Current vision-language models struggle to accurately estimate comprehensive micronutrients from food images, often refusing to respond or generating hallucinated outputs. This work proposes a dietary recall–driven synthetic supervision approach, leveraging a decade of population-scale 24-hour dietary recall data to construct approximately 1.1 million image–caption–nutrient triplets, thereby creating the largest food image corpus to date covering 65 micronutrients. The authors fine-tune multimodal large language models—including Qwen3-VL and GLM-4.6V-Flash—on this dataset, yielding the NutriMLLM series.

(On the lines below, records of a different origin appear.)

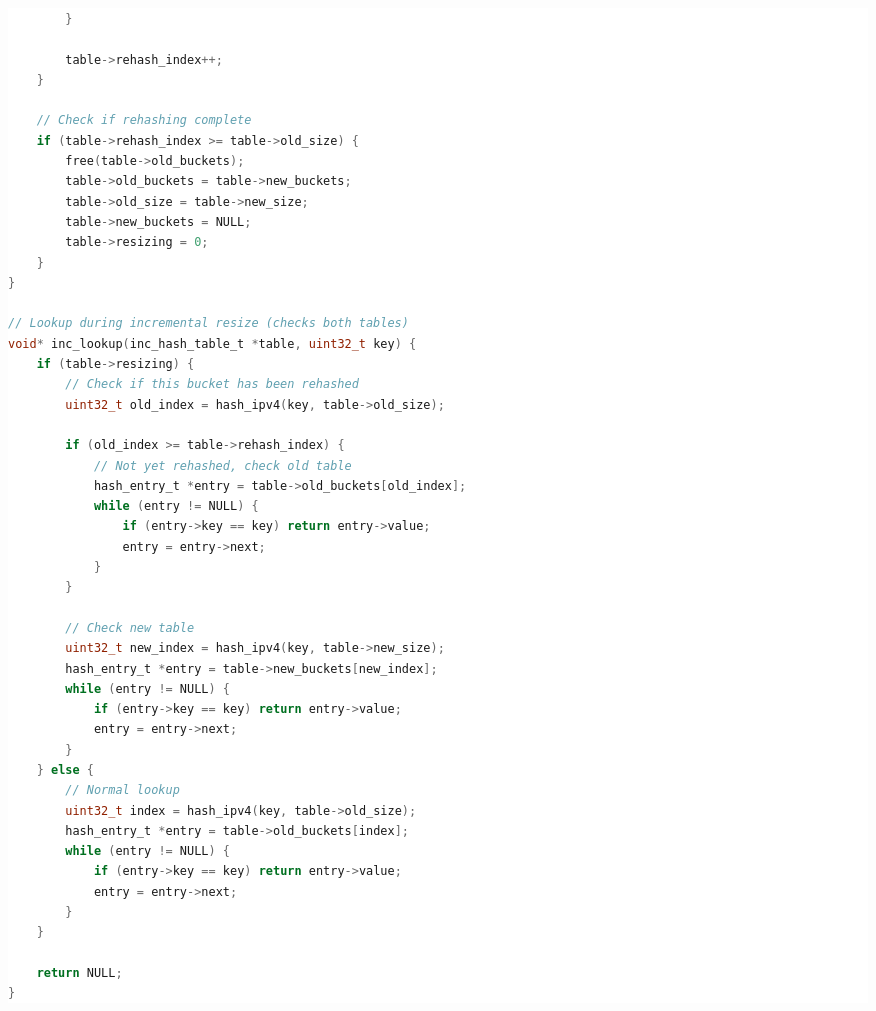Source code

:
 ```c
        }
        
        table->rehash_index++;
    }
    
    // Check if rehashing complete
    if (table->rehash_index >= table->old_size) {
        free(table->old_buckets);
        table->old_buckets = table->new_buckets;
        table->old_size = table->new_size;
        table->new_buckets = NULL;
        table->resizing = 0;
    }
}

// Lookup during incremental resize (checks both tables)
void* inc_lookup(inc_hash_table_t *table, uint32_t key) {
    if (table->resizing) {
        // Check if this bucket has been rehashed
        uint32_t old_index = hash_ipv4(key, table->old_size);
        
        if (old_index >= table->rehash_index) {
            // Not yet rehashed, check old table
            hash_entry_t *entry = table->old_buckets[old_index];
            while (entry != NULL) {
                if (entry->key == key) return entry->value;
                entry = entry->next;
            }
        }
        
        // Check new table
        uint32_t new_index = hash_ipv4(key, table->new_size);
        hash_entry_t *entry = table->new_buckets[new_index];
        while (entry != NULL) {
            if (entry->key == key) return entry->value;
            entry = entry->next;
        }
    } else {
        // Normal lookup
        uint32_t index = hash_ipv4(key, table->old_size);
        hash_entry_t *entry = table->old_buckets[index];
        while (entry != NULL) {
            if (entry->key == key) return entry->value;
            entry = entry->next;
        }
    }
    
    return NULL;
}
```

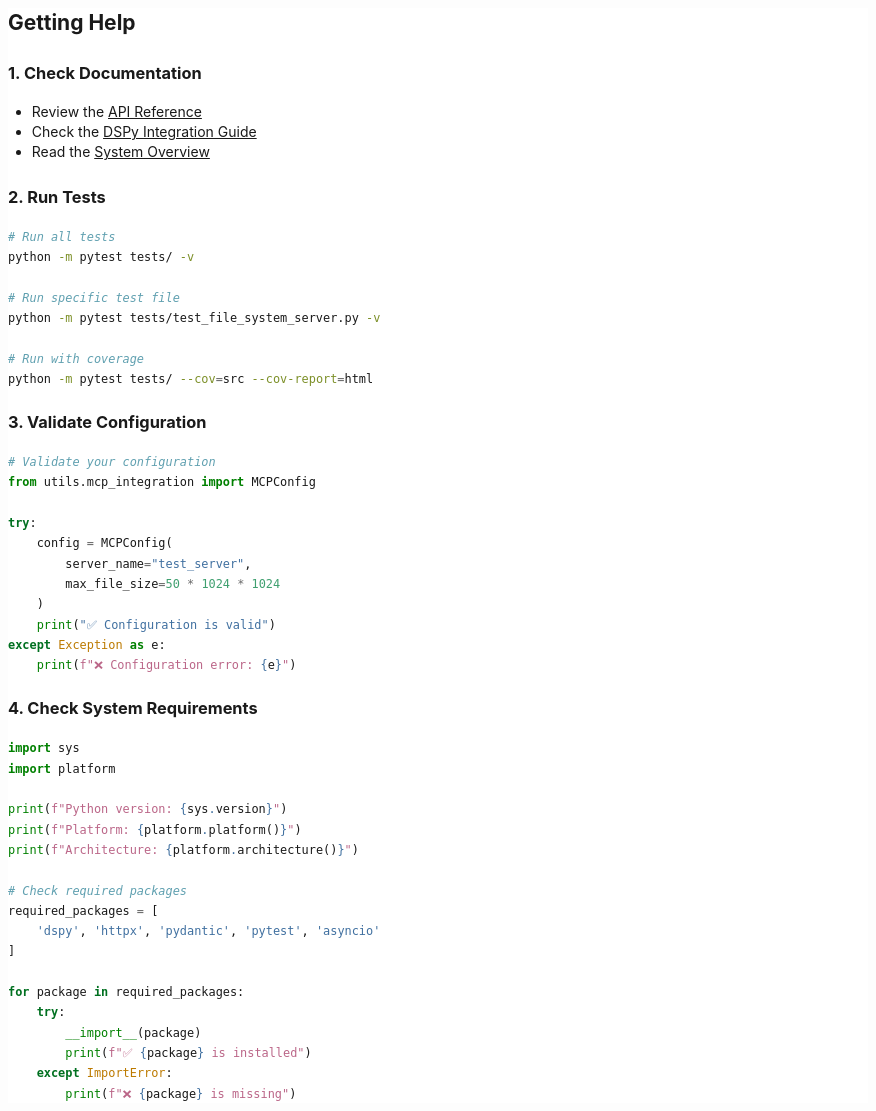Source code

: ## Getting Help

### 1. Check Documentation

- Review the [API Reference](../400_mcp-integration-api-reference.md)
- Check the [DSPy Integration Guide](../400_guides/400_07_ai-frameworks-dspy.md)
- Read the [System Overview](../400_guides/400_03_system-overview-and-architecture.md)

### 2. Run Tests

```bash
# Run all tests
python -m pytest tests/ -v

# Run specific test file
python -m pytest tests/test_file_system_server.py -v

# Run with coverage
python -m pytest tests/ --cov=src --cov-report=html
```

### 3. Validate Configuration

```python
# Validate your configuration
from utils.mcp_integration import MCPConfig

try:
    config = MCPConfig(
        server_name="test_server",
        max_file_size=50 * 1024 * 1024
    )
    print("✅ Configuration is valid")
except Exception as e:
    print(f"❌ Configuration error: {e}")
```

### 4. Check System Requirements

```python
import sys
import platform

print(f"Python version: {sys.version}")
print(f"Platform: {platform.platform()}")
print(f"Architecture: {platform.architecture()}")

# Check required packages
required_packages = [
    'dspy', 'httpx', 'pydantic', 'pytest', 'asyncio'
]

for package in required_packages:
    try:
        __import__(package)
        print(f"✅ {package} is installed")
    except ImportError:
        print(f"❌ {package} is missing")
```

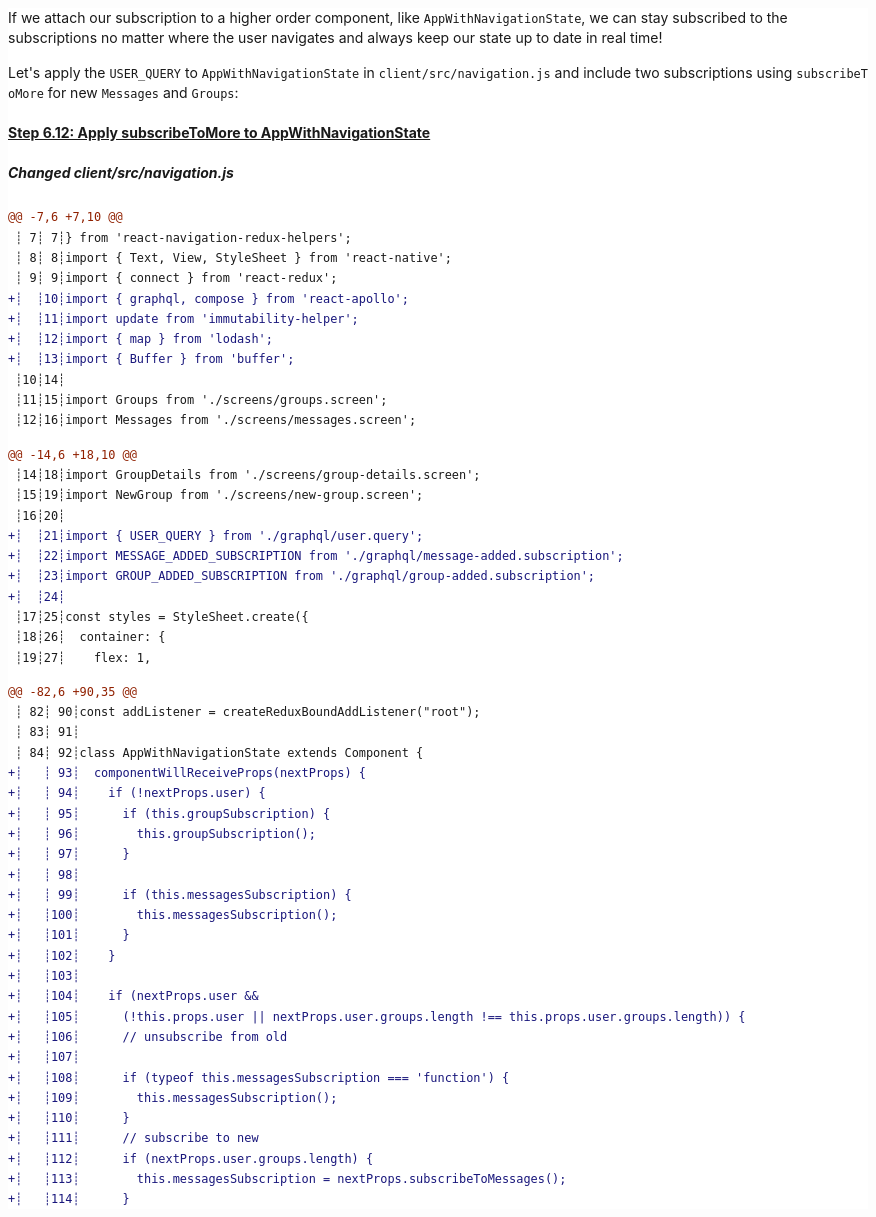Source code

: If we attach our subscription to a higher order component, like `AppWithNavigationState`, we can stay subscribed to the subscriptions no matter where the user navigates and always keep our state up to date in real time!

Let's apply the `USER_QUERY` to `AppWithNavigationState` in `client/src/navigation.js` and include two subscriptions using `subscribeToMore` for new `Messages` and `Groups`:

[{]: <helper> (diffStep 6.12)

#### [Step 6.12: Apply subscribeToMore to AppWithNavigationState](https://github.com/srtucker22/chatty/commit/49e40ac)

##### Changed client&#x2F;src&#x2F;navigation.js
```diff
@@ -7,6 +7,10 @@
 ┊ 7┊ 7┊} from 'react-navigation-redux-helpers';
 ┊ 8┊ 8┊import { Text, View, StyleSheet } from 'react-native';
 ┊ 9┊ 9┊import { connect } from 'react-redux';
+┊  ┊10┊import { graphql, compose } from 'react-apollo';
+┊  ┊11┊import update from 'immutability-helper';
+┊  ┊12┊import { map } from 'lodash';
+┊  ┊13┊import { Buffer } from 'buffer';
 ┊10┊14┊
 ┊11┊15┊import Groups from './screens/groups.screen';
 ┊12┊16┊import Messages from './screens/messages.screen';
```
```diff
@@ -14,6 +18,10 @@
 ┊14┊18┊import GroupDetails from './screens/group-details.screen';
 ┊15┊19┊import NewGroup from './screens/new-group.screen';
 ┊16┊20┊
+┊  ┊21┊import { USER_QUERY } from './graphql/user.query';
+┊  ┊22┊import MESSAGE_ADDED_SUBSCRIPTION from './graphql/message-added.subscription';
+┊  ┊23┊import GROUP_ADDED_SUBSCRIPTION from './graphql/group-added.subscription';
+┊  ┊24┊
 ┊17┊25┊const styles = StyleSheet.create({
 ┊18┊26┊  container: {
 ┊19┊27┊    flex: 1,
```
```diff
@@ -82,6 +90,35 @@
 ┊ 82┊ 90┊const addListener = createReduxBoundAddListener("root");
 ┊ 83┊ 91┊
 ┊ 84┊ 92┊class AppWithNavigationState extends Component {
+┊   ┊ 93┊  componentWillReceiveProps(nextProps) {
+┊   ┊ 94┊    if (!nextProps.user) {
+┊   ┊ 95┊      if (this.groupSubscription) {
+┊   ┊ 96┊        this.groupSubscription();
+┊   ┊ 97┊      }
+┊   ┊ 98┊
+┊   ┊ 99┊      if (this.messagesSubscription) {
+┊   ┊100┊        this.messagesSubscription();
+┊   ┊101┊      }
+┊   ┊102┊    }
+┊   ┊103┊
+┊   ┊104┊    if (nextProps.user &&
+┊   ┊105┊      (!this.props.user || nextProps.user.groups.length !== this.props.user.groups.length)) {
+┊   ┊106┊      // unsubscribe from old
+┊   ┊107┊
+┊   ┊108┊      if (typeof this.messagesSubscription === 'function') {
+┊   ┊109┊        this.messagesSubscription();
+┊   ┊110┊      }
+┊   ┊111┊      // subscribe to new
+┊   ┊112┊      if (nextProps.user.groups.length) {
+┊   ┊113┊        this.messagesSubscription = nextProps.subscribeToMessages();
+┊   ┊114┊      }
```

[//]: # (head-end)
[{]: <helper> (diffStep 6.1)
[}]: #
[{]: <helper> (diffStep 6.2 files="server/subscriptions.js")
[}]: #
[{]: <helper> (diffStep 6.3)
[}]: #
[{]: <helper> (diffStep 6.4)
[}]: #
[{]: <helper> (diffStep 6.5)
[}]: #
[{]: <helper> (diffStep 6.6)
[}]: #
[{]: <helper> (diffStep 6.7)
[}]: #
[{]: <helper> (diffStep "6.8")
[}]: #
[{]: <helper> (diffStep 6.9)
[}]: #
[{]: <helper> (diffStep "6.10")
[}]: #
[{]: <helper> (diffStep 6.11)
[}]: #
[}]: #
[{]: <helper> (diffStep 6.13)
[}]: #
[//]: # (foot-start)
[{]: <helper> (navStep)
[}]: #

Evaluated on real-world food images, NutriMLLM achieves near-complete coverage in micronutrient estimation and significantly outperforms closed-source models such as GPT-5, Gemini 3, and Claude Sonnet 4.5 across four key dimensions: refusal rate, hallucination control, usability, and numerical accuracy.

Comprehensive estimation of dietary micronutrients from food images could improve clinical nutrition care, but training such models requires large multimodal datasets linking diverse foods to complete nutrient profiles. We first show that existing multimodal large language models (MLLMs), including leading proprietary models, are unreliable for this task. Across five model families and four independent evaluation benchmarks (ASA24, SNAPMe, FNDDS, and NutriBench), models frequently abstained or returned statistically implausible values. To address this gap without costly expert annotation, we repurposed a decade of population-scale 24-hour dietary recalls as structured prompts for text-to-image generation. This pipeline produced a synthetic corpus of about 1.1 million image-description-nutrient triplets, each pairing a generated food image with a complete 65-nutrient label. To our knowledge, this is the largest synthetic food-image corpus with comprehensive micronutrient annotation planned for public release upon publication. Fine-tuning Qwen3-VL (2B/4B/8B/30B) and GLM-4.6V-Flash on this corpus yielded NutriMLLM, the first family of vision-language models specialized for comprehensive dietary micronutrient estimation. We evaluate these models with a four-component framework that separately measures abstention, hallucination, overall usability, and per-nutrient numerical accuracy. On real food images, every NutriMLLM variant achieved near-complete coverage across all 65 nutrients, and the largest variant matched or exceeded proprietary baselines (GPT-5, Gemini 3, and Claude Sonnet 4.5) in accuracy on most nutrients. These results show that recall-driven synthetic supervision can make image-based comprehensive micronutrient estimation a tractable engineering problem and support dietary assessment, personalized nutrition guidance, and population-scale micronutrient surveillance.